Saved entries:
----

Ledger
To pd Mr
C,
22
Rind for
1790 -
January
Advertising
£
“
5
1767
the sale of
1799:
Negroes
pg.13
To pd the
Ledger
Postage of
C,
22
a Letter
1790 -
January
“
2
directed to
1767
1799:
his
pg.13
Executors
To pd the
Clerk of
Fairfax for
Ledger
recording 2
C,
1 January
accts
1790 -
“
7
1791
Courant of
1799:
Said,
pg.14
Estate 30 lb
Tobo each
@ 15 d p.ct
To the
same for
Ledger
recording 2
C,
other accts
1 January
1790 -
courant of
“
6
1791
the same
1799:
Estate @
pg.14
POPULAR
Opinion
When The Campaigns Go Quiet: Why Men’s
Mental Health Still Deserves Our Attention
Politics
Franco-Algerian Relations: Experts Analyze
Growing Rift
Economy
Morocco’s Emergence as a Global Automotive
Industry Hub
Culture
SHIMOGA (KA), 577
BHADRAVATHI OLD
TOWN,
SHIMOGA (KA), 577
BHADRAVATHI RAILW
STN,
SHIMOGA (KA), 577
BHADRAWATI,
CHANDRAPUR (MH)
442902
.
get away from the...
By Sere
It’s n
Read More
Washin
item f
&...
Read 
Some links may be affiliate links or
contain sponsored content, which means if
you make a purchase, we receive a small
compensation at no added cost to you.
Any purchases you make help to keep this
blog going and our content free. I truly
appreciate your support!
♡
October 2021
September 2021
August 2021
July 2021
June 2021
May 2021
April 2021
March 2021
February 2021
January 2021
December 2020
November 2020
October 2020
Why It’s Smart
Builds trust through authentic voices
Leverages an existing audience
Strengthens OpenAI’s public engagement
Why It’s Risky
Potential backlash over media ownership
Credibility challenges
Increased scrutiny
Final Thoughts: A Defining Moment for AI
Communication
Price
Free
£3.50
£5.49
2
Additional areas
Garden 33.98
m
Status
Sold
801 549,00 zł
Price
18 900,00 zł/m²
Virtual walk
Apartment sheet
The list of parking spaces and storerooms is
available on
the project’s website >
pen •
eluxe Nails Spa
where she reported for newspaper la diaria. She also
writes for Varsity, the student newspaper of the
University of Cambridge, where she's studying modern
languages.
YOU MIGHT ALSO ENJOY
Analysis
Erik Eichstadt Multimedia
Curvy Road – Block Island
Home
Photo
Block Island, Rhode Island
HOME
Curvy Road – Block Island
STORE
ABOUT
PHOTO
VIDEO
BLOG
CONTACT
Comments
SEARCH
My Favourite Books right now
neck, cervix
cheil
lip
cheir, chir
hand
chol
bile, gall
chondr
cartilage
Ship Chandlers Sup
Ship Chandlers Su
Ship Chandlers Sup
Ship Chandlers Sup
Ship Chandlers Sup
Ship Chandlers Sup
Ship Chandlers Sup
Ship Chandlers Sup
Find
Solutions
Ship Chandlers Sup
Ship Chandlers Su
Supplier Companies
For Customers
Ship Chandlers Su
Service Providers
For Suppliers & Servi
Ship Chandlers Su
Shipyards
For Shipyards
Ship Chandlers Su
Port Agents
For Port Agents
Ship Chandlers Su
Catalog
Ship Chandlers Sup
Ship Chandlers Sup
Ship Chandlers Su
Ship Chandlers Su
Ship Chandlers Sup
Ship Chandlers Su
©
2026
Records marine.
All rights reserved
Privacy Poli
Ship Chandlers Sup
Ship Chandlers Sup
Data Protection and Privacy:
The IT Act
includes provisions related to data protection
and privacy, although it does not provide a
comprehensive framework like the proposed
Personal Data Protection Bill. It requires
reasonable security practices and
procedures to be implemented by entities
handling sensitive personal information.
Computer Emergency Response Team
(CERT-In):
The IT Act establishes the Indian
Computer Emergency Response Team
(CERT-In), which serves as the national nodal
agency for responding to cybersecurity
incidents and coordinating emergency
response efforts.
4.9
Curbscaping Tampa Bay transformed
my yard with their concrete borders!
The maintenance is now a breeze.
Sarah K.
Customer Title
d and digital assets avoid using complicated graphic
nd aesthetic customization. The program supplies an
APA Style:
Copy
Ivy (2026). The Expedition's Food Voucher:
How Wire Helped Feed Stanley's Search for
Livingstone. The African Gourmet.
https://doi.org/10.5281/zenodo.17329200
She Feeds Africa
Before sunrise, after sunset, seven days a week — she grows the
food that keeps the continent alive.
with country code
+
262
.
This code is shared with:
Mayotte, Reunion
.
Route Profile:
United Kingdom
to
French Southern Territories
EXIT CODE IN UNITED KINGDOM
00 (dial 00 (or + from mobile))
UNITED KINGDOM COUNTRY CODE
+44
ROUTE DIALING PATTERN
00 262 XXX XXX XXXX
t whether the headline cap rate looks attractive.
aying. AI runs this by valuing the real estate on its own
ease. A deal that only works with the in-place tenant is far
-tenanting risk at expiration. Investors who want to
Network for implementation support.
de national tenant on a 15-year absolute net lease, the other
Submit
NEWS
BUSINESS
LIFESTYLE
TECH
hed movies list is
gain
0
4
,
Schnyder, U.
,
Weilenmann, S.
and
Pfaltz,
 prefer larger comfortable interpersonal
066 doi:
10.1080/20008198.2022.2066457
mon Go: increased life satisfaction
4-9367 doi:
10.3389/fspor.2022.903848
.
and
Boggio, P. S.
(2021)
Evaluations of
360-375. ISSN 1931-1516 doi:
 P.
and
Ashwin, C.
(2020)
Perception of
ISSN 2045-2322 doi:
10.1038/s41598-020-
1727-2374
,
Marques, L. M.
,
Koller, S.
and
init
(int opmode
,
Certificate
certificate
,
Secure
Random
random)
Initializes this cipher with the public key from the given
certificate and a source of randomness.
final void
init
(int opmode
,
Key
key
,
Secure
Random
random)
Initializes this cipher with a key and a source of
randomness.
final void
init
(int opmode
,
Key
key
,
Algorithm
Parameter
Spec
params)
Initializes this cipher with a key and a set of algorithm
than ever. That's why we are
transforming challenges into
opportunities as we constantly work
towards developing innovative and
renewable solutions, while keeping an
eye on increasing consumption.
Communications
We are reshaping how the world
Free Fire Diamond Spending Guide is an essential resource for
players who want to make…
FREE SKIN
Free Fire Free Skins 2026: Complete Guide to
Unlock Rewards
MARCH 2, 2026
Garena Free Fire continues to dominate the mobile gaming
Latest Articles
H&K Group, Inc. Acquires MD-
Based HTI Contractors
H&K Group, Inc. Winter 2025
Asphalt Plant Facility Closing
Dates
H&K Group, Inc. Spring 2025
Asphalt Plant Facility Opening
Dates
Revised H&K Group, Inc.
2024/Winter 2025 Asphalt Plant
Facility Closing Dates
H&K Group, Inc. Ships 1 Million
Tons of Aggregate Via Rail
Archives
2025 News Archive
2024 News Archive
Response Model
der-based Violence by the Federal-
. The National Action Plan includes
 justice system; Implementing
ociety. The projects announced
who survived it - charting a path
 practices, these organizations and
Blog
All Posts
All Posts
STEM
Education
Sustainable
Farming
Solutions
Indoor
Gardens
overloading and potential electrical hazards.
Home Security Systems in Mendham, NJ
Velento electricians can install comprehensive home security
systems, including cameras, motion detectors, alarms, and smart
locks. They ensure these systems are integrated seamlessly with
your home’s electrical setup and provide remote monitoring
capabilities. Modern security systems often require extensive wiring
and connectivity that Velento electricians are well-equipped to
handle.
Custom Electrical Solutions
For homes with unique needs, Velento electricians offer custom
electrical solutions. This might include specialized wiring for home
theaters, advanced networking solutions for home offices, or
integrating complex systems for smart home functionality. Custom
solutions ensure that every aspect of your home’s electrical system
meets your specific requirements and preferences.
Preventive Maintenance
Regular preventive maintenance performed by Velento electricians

----

Copy out every line of the material above word for word, keeping each character and line break unchanged.

Ledger
To pd Mr
C,
22
Rind for
1790 -
January
Advertising
£
“
5
1767
the sale of
1799:
Negroes
pg.13
To pd the
Ledger
Postage of
C,
22
a Letter
1790 -
January
“
2
directed to
1767
1799:
his
pg.13
Executors
To pd the
Clerk of
Fairfax for
Ledger
recording 2
C,
1 January
accts
1790 -
“
7
1791
Courant of
1799:
Said,
pg.14
Estate 30 lb
Tobo each
@ 15 d p.ct
To the
same for
Ledger
recording 2
C,
other accts
1 January
1790 -
courant of
“
6
1791
the same
1799:
Estate @
pg.14
POPULAR
Opinion
When The Campaigns Go Quiet: Why Men’s
Mental Health Still Deserves Our Attention
Politics
Franco-Algerian Relations: Experts Analyze
Growing Rift
Economy
Morocco’s Emergence as a Global Automotive
Industry Hub
Culture
SHIMOGA (KA), 577
BHADRAVATHI OLD
TOWN,
SHIMOGA (KA), 577
BHADRAVATHI RAILW
STN,
SHIMOGA (KA), 577
BHADRAWATI,
CHANDRAPUR (MH)
442902
.
get away from the...
By Sere
It’s n
Read More
Washin
item f
&...
Read 
Some links may be affiliate links or
contain sponsored content, which means if
you make a purchase, we receive a small
compensation at no added cost to you.
Any purchases you make help to keep this
blog going and our content free. I truly
appreciate your support!
♡
October 2021
September 2021
August 2021
July 2021
June 2021
May 2021
April 2021
March 2021
February 2021
January 2021
December 2020
November 2020
October 2020
Why It’s Smart
Builds trust through authentic voices
Leverages an existing audience
Strengthens OpenAI’s public engagement
Why It’s Risky
Potential backlash over media ownership
Credibility challenges
Increased scrutiny
Final Thoughts: A Defining Moment for AI
Communication
Price
Free
£3.50
£5.49
2
Additional areas
Garden 33.98
m
Status
Sold
801 549,00 zł
Price
18 900,00 zł/m²
Virtual walk
Apartment sheet
The list of parking spaces and storerooms is
available on
the project’s website >
pen •
eluxe Nails Spa
where she reported for newspaper la diaria. She also
writes for Varsity, the student newspaper of the
University of Cambridge, where she's studying modern
languages.
YOU MIGHT ALSO ENJOY
Analysis
Erik Eichstadt Multimedia
Curvy Road – Block Island
Home
Photo
Block Island, Rhode Island
HOME
Curvy Road – Block Island
STORE
ABOUT
PHOTO
VIDEO
BLOG
CONTACT
Comments
SEARCH
My Favourite Books right now
neck, cervix
cheil
lip
cheir, chir
hand
chol
bile, gall
chondr
cartilage
Ship Chandlers Sup
Ship Chandlers Su
Ship Chandlers Sup
Ship Chandlers Sup
Ship Chandlers Sup
Ship Chandlers Sup
Ship Chandlers Sup
Ship Chandlers Sup
Find
Solutions
Ship Chandlers Sup
Ship Chandlers Su
Supplier Companies
For Customers
Ship Chandlers Su
Service Providers
For Suppliers & Servi
Ship Chandlers Su
Shipyards
For Shipyards
Ship Chandlers Su
Port Agents
For Port Agents
Ship Chandlers Su
Catalog
Ship Chandlers Sup
Ship Chandlers Sup
Ship Chandlers Su
Ship Chandlers Su
Ship Chandlers Sup
Ship Chandlers Su
©
2026
Records marine.
All rights reserved
Privacy Poli
Ship Chandlers Sup
Ship Chandlers Sup
Data Protection and Privacy:
The IT Act
includes provisions related to data protection
and privacy, although it does not provide a
comprehensive framework like the proposed
Personal Data Protection Bill. It requires
reasonable security practices and
procedures to be implemented by entities
handling sensitive personal information.
Computer Emergency Response Team
(CERT-In):
The IT Act establishes the Indian
Computer Emergency Response Team
(CERT-In), which serves as the national nodal
agency for responding to cybersecurity
incidents and coordinating emergency
response efforts.
4.9
Curbscaping Tampa Bay transformed
my yard with their concrete borders!
The maintenance is now a breeze.
Sarah K.
Customer Title
d and digital assets avoid using complicated graphic
nd aesthetic customization. The program supplies an
APA Style:
Copy
Ivy (2026). The Expedition's Food Voucher:
How Wire Helped Feed Stanley's Search for
Livingstone. The African Gourmet.
https://doi.org/10.5281/zenodo.17329200
She Feeds Africa
Before sunrise, after sunset, seven days a week — she grows the
food that keeps the continent alive.
with country code
+
262
.
This code is shared with:
Mayotte, Reunion
.
Route Profile:
United Kingdom
to
French Southern Territories
EXIT CODE IN UNITED KINGDOM
00 (dial 00 (or + from mobile))
UNITED KINGDOM COUNTRY CODE
+44
ROUTE DIALING PATTERN
00 262 XXX XXX XXXX
t whether the headline cap rate looks attractive.
aying. AI runs this by valuing the real estate on its own
ease. A deal that only works with the in-place tenant is far
-tenanting risk at expiration. Investors who want to
Network for implementation support.
de national tenant on a 15-year absolute net lease, the other
Submit
NEWS
BUSINESS
LIFESTYLE
TECH
hed movies list is
gain
0
4
,
Schnyder, U.
,
Weilenmann, S.
and
Pfaltz,
 prefer larger comfortable interpersonal
066 doi:
10.1080/20008198.2022.2066457
mon Go: increased life satisfaction
4-9367 doi:
10.3389/fspor.2022.903848
.
and
Boggio, P. S.
(2021)
Evaluations of
360-375. ISSN 1931-1516 doi:
 P.
and
Ashwin, C.
(2020)
Perception of
ISSN 2045-2322 doi:
10.1038/s41598-020-
1727-2374
,
Marques, L. M.
,
Koller, S.
and
init
(int opmode
,
Certificate
certificate
,
Secure
Random
random)
Initializes this cipher with the public key from the given
certificate and a source of randomness.
final void
init
(int opmode
,
Key
key
,
Secure
Random
random)
Initializes this cipher with a key and a source of
randomness.
final void
init
(int opmode
,
Key
key
,
Algorithm
Parameter
Spec
params)
Initializes this cipher with a key and a set of algorithm
than ever. That's why we are
transforming challenges into
opportunities as we constantly work
towards developing innovative and
renewable solutions, while keeping an
eye on increasing consumption.
Communications
We are reshaping how the world
Free Fire Diamond Spending Guide is an essential resource for
players who want to make…
FREE SKIN
Free Fire Free Skins 2026: Complete Guide to
Unlock Rewards
MARCH 2, 2026
Garena Free Fire continues to dominate the mobile gaming
Latest Articles
H&K Group, Inc. Acquires MD-
Based HTI Contractors
H&K Group, Inc. Winter 2025
Asphalt Plant Facility Closing
Dates
H&K Group, Inc. Spring 2025
Asphalt Plant Facility Opening
Dates
Revised H&K Group, Inc.
2024/Winter 2025 Asphalt Plant
Facility Closing Dates
H&K Group, Inc. Ships 1 Million
Tons of Aggregate Via Rail
Archives
2025 News Archive
2024 News Archive
Response Model
der-based Violence by the Federal-
. The National Action Plan includes
 justice system; Implementing
ociety. The projects announced
who survived it - charting a path
 practices, these organizations and
Blog
All Posts
All Posts
STEM
Education
Sustainable
Farming
Solutions
Indoor
Gardens
overloading and potential electrical hazards.
Home Security Systems in Mendham, NJ
Velento electricians can install comprehensive home security
systems, including cameras, motion detectors, alarms, and smart
locks. They ensure these systems are integrated seamlessly with
your home’s electrical setup and provide remote monitoring
capabilities. Modern security systems often require extensive wiring
and connectivity that Velento electricians are well-equipped to
handle.
Custom Electrical Solutions
For homes with unique needs, Velento electricians offer custom
electrical solutions. This might include specialized wiring for home
theaters, advanced networking solutions for home offices, or
integrating complex systems for smart home functionality. Custom
solutions ensure that every aspect of your home’s electrical system
meets your specific requirements and preferences.
Preventive Maintenance
Regular preventive maintenance performed by Velento electricians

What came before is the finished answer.